Fiction: ‘The Importance of Being God’

By Aristophanes

As the interstellar probe sped in Earth’s direction, the world’s pre-eminent minds convened in Zurich to discuss the oncoming apocalypse.

Just days earlier, American scientists had observed a peculiar radio pattern coming from deep space. The Chinese were quick to corroborate the report.

Each group received an identical message, delivered in a strange dialect that sounded native to all who heard it.

The warning was stark: “We come from an advanced civilization across the stars. We have deemed your race’s scientific advancement an unacceptable risk to our own dominion. We send this message in a gesture of courtesy. But do not be mistaken: We mean to eliminate your planet, and will do so in mere moments. There is nothing you can do.”
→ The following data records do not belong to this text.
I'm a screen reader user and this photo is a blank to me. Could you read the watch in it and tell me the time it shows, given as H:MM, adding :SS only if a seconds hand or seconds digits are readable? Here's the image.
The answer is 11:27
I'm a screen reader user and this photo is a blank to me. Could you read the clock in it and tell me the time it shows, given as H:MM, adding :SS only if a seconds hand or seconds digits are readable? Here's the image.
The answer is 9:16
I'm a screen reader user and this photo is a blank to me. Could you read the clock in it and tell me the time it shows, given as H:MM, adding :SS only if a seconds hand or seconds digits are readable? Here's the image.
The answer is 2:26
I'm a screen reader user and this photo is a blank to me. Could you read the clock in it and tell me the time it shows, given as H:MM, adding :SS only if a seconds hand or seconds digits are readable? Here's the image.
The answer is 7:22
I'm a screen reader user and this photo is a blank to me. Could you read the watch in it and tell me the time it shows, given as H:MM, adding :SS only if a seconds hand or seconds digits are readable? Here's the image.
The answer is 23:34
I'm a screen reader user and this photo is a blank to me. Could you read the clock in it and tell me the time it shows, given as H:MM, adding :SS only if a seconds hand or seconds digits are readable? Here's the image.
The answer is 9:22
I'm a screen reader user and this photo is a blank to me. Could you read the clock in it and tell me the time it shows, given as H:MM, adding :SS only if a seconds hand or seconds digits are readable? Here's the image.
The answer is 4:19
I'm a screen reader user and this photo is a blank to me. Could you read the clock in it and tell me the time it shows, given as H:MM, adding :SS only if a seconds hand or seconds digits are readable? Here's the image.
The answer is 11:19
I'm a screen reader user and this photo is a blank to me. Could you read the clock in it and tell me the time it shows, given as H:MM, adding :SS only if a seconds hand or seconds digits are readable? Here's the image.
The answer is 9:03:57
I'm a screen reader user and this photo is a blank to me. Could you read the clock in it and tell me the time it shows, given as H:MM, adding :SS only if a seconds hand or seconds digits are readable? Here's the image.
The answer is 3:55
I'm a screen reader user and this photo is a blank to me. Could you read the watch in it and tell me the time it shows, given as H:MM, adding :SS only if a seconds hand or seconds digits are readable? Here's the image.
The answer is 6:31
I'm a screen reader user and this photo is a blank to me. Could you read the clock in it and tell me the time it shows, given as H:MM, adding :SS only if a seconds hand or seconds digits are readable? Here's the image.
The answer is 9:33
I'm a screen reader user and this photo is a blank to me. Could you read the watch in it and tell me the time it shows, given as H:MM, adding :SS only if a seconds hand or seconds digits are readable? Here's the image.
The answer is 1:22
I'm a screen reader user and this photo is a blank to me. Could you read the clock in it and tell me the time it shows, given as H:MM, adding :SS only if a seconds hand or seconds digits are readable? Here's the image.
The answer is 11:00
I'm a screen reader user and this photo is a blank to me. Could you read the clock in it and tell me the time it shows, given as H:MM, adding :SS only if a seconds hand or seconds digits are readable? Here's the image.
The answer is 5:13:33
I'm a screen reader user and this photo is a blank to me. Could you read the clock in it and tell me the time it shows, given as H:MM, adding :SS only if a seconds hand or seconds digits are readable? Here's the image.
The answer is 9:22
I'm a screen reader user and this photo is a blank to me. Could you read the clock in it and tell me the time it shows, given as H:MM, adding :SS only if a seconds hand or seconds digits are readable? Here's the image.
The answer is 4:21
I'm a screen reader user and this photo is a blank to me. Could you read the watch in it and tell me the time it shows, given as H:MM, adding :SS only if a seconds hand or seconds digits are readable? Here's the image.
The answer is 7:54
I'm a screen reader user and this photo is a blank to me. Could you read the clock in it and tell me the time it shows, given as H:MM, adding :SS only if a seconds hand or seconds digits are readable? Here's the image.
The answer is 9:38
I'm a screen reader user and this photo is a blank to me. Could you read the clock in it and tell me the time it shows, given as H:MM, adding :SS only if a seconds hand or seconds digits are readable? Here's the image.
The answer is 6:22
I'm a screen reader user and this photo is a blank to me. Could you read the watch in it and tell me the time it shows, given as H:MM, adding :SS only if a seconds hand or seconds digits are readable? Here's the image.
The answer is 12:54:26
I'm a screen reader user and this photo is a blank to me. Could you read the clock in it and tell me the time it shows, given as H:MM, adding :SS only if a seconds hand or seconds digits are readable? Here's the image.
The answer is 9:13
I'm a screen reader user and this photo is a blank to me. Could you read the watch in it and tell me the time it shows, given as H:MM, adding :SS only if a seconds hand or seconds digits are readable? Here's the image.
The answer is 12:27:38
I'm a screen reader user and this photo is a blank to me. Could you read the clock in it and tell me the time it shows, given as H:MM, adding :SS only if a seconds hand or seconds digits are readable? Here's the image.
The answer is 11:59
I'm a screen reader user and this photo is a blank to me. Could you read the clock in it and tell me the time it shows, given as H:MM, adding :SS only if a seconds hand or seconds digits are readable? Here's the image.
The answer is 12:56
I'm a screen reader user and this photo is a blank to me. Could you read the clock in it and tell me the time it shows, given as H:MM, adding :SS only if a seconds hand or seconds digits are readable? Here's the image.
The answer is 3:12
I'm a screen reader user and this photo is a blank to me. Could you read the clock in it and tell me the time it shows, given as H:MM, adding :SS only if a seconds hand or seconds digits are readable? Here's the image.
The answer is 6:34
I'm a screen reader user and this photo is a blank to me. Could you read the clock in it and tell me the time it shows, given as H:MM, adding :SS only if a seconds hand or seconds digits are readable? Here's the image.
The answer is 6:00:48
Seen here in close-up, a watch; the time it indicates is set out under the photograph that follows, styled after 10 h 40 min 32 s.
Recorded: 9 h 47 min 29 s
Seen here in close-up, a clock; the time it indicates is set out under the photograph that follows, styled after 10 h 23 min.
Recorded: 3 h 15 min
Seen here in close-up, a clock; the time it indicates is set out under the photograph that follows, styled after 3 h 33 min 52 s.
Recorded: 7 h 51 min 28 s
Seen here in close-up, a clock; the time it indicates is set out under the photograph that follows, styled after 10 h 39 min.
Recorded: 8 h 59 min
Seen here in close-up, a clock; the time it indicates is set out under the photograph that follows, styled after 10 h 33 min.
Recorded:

The world’s statesmen, first befuddled, slowly grew more and more panicked. Before long, observers across the globe, both official and not, were confirming sights of a speeding ship of unknown origin closing in. Unnervingly, surveyor after surveyor came back with the same report: this object, as it careened in our direction, held a velocity exceeding that of light itself.

It was impossible, but it was so.

The delegations to Zurich, serious and frantic, squabbled amongst themselves. The frenetic dialogues fostered a low-key eeriness to the proceedings. No one knew what to do; our race, once assuming itself the wisest of all, was ill prepared for intergalactic conflict. Idea after idea was proposed, each to be shut down by the simple facts of the matter. Not only was there nothing to be done, but nothing could be done.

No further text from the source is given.